Plongeon dans la substantifique moelle d’un inconscient collectif

Ceux qui connaissent mal l’oeuvre et l’auteur de L’homme rapaillé ne trouveront pas dans ce film la biographie classique susceptible de les éclairer sur la trajectoire du grand poète Gaston Miron. La démarche de Simon Beaulieu, derrière les portraits documentaires du peintre Serge Lemoyne et du poète politicien Gérald Godin, consiste à livrer cette fois une oeuvre prismatique.

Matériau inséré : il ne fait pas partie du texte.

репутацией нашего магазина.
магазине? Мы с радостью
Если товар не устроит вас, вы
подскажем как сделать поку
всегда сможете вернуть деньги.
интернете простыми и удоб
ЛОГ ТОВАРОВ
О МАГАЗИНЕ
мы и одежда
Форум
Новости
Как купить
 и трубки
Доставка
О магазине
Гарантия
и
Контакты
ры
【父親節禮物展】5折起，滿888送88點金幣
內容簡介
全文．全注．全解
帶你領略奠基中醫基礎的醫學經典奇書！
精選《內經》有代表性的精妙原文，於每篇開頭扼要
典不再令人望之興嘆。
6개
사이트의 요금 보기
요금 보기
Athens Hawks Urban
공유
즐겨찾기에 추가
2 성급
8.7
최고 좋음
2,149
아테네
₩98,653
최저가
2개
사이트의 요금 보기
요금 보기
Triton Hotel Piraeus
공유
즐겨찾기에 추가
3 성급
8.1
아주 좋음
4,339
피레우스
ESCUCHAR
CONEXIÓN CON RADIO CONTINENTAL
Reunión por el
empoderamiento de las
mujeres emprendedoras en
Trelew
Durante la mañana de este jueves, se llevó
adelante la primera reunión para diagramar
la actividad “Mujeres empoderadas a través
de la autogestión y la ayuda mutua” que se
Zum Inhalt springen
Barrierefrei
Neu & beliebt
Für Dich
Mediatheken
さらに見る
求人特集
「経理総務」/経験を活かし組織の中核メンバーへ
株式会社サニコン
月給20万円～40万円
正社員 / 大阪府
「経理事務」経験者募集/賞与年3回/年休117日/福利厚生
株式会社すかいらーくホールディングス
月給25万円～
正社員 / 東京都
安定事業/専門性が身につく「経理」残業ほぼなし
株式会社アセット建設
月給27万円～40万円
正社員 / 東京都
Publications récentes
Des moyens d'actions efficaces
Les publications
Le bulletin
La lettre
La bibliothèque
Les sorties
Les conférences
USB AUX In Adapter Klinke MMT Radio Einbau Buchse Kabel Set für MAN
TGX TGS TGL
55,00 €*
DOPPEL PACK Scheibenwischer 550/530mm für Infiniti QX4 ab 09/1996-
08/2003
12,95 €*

Le film, jeux musicaux compris, n’est constitué que de documents d’archives, certains inédits, de l’Office national du film ou d’ailleurs (un peu comme dans La mémoire des anges de Luc Bourdon, mais en moins cohérent) remontant le cours de l’histoire du Québec, afin de représenter l’imaginaire de Miron, tel que perçu par Simon Beaulieu.
Bien sûr, certaines scènes mettent le poète à l’avant-plan, la plus délicieuse le montre entonnant une chanson de folklore avec des amis, en invitant la compagnie à reprendre le refrain avec lui. Alors, la chaleur de cet homme, qui fut fou de la vie, passe l’écran. Sinon, ses déceptions indépendantistes constituent le coeur de ce film, tendant à en faire la figure de proue de la dépression collective (Miron est mort l’année suivant le second référendum), gommant quelque peu son énergie folle et sa passion pour les femmes, qui furent aussi le sel de sa vie.

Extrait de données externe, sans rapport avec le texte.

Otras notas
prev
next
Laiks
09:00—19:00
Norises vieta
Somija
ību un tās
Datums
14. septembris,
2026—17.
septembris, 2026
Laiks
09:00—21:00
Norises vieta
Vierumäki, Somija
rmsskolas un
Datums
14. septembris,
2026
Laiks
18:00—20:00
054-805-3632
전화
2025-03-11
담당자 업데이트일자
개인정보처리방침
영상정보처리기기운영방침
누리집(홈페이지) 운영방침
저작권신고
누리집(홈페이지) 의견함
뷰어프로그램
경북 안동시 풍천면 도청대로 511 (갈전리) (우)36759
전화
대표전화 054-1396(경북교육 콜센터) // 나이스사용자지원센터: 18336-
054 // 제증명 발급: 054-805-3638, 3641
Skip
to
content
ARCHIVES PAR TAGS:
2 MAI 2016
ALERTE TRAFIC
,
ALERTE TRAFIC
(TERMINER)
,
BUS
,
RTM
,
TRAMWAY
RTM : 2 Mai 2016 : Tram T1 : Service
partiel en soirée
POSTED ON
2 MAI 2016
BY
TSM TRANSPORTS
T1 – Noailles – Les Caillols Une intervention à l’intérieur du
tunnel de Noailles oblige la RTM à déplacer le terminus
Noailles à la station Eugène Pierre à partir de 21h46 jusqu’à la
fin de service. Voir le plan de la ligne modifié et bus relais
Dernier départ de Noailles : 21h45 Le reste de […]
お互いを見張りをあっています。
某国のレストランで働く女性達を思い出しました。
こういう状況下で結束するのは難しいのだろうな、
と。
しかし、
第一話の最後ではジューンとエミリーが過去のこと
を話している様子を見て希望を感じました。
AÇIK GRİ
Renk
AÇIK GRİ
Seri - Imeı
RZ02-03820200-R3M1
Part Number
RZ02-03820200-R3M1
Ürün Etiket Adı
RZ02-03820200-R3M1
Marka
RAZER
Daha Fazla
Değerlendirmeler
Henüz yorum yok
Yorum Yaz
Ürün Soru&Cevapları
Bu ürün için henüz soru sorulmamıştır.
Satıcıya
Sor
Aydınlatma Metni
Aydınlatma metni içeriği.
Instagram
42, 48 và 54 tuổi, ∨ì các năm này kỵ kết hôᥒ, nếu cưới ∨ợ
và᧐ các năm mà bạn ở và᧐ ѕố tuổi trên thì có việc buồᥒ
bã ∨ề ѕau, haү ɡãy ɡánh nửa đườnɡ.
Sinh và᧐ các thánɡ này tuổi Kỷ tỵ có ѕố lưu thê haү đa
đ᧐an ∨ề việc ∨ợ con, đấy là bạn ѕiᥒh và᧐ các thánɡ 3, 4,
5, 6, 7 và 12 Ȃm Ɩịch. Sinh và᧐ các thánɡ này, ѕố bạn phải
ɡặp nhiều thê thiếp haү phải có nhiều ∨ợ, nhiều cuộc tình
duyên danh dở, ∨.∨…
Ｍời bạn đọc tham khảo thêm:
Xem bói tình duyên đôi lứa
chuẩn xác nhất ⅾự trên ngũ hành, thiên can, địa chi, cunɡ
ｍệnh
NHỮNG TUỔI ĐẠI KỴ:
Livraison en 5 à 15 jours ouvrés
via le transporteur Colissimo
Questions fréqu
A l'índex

La voix hors champ de Miron, si puissante, traverse tout le film, lisant surtout ses poèmes, certains consacrés au rêve d’un Québec libre, d’autres à l’amour. C’est la proportion d’éléments politiques, avec force images de manifestations réprimées par la police, qui donne l’impression d’une oeuvre trop orientée.
Sans avoir accès à sa biographie comme telle, il est très émouvant d’entendre Gaston Miron évoquer son choc quand son grand-père admiré lui avoua être analphabète, ajoutant : « Quand on ne sait ni lire, ni écrire, on est toujours dans le noir. » C’est à partir de cette découverte que le poète décida de porter sur son dos les générations de travailleurs qui l’avaient précédé sur un territoire qui fut autrefois la Nouvelle-France.
Là où certains peuvent voir un kaléidoscope d’images plus ou moins rapaillées, ceux qui pénètrent le film sans a priori apprécieront, s’ils connaissent déjà Miron, le foisonnement d’images entremêlées du Québec d’avant et d’après la Révolution tranquille : substantifique moelle d’un inconscient collectif que le cinéaste veut illustrer à travers ce manifeste.
Karl Lemieux a travaillé à ses côtés aux photographies et René Roberge au montage d’une oeuvre expérimentale et collective porteuse d’un message. Car Miron : un homme revenu d’en dehors du monde, avec tous ses fragments de peuple et d’homme, s’avère par-dessus tout un essai nationaliste, qui résonne comme une profession de foi, mais, ce faisant, il réduit aussi l’âme multiforme du poète.